- Tarefa do exercício -
Prossiga o texto sobre a cozinha como ato de partilha, começando logo após a frase final «Mauss sabia isto tudo».

Quem é que hoje ainda convida um amigo para comer apenas  umas batatas caseiras cozidas com um fio de azeite de lagar colectivo, daquele que mancha os dentes?

A cozinha é uma actividade anarquista e por isso recupera raízes tão antigas. Não é bem uma organização nem uma sociedade, mas uma ideia anarquista. Mesmo quando cozinhamos só para nós, pensamos : fulano ou beltrana haveria de gostar. As mais das vezes cozinha-se para partilhar e oferecer, recusando a ideia de posse. A comida  só existe para ser repartida. Mauss sabia isto tudo.

- Entradas listadas -
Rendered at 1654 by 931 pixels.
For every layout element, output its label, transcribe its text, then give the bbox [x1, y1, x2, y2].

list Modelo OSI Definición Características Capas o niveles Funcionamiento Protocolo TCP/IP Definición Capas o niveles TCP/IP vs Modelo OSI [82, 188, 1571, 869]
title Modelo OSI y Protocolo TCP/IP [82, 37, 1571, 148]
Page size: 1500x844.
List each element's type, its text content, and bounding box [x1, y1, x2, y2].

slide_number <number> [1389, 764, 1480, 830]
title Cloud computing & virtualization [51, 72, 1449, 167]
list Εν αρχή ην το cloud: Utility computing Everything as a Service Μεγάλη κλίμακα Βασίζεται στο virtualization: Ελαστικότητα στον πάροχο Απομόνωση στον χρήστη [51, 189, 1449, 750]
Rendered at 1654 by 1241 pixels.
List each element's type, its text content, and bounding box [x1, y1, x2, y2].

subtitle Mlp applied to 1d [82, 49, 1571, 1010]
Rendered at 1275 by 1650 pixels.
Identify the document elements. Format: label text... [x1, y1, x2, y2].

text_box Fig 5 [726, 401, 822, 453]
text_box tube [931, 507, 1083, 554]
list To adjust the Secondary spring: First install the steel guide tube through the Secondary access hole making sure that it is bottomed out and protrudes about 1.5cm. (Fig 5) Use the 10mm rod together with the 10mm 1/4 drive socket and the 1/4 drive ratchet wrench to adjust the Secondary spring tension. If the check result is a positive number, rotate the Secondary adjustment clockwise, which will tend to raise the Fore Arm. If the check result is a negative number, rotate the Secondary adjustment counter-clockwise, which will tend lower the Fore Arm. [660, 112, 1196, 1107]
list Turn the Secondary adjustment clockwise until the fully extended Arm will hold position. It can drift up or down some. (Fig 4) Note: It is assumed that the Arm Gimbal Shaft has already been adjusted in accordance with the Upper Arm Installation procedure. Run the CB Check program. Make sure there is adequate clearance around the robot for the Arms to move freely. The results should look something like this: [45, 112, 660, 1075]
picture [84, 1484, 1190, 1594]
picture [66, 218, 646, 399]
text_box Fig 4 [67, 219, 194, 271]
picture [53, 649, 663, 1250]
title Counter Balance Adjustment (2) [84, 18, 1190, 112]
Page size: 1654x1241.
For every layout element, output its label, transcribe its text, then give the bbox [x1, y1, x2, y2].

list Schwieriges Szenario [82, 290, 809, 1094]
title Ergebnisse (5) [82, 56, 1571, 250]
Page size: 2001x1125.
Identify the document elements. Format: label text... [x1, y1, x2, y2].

- Resposta à tarefa -
As tais  raízes  são colectivas  e estranhas à ideia de lucro. Claro que, como tudo o resto, a cozinha soçobrou ao apetite comercial e ao abastardamento dos géneros. Da indústria alimentar de massas ( as humanas...)  à  estética pornomolecular pode sobrar pouco para a militância anarquista, mas sobra alguma coisa. Escolher nos mercados tradicionais  as pequenas vendas das velhotas ignorando  as prateleiras liofilizadas é um passo. As trocas envolvem dinheiro, é verdade, mas cinco euros trazem tomates, ovos sujos, coentros, cebolas novas terrosas e ainda sobra muito.

Outro passo pode ser remar contra a corrente. Se a ideia coerciva  de Estado for a de comer para correr, a perturbação anarquista será a de comer para perder tempo;  desprezá-lo mesmo. Sobretudo ir passando a mensagem de que uma mesa simples, ligada à companhia e à partilha mas exigente  no sabor das coisas, pode  fazer cócegas à polícia  higienista  ou à uniformização do ketchup entre dois likes no instagram. É tonto ou irreal? Não sei. É meio anarca.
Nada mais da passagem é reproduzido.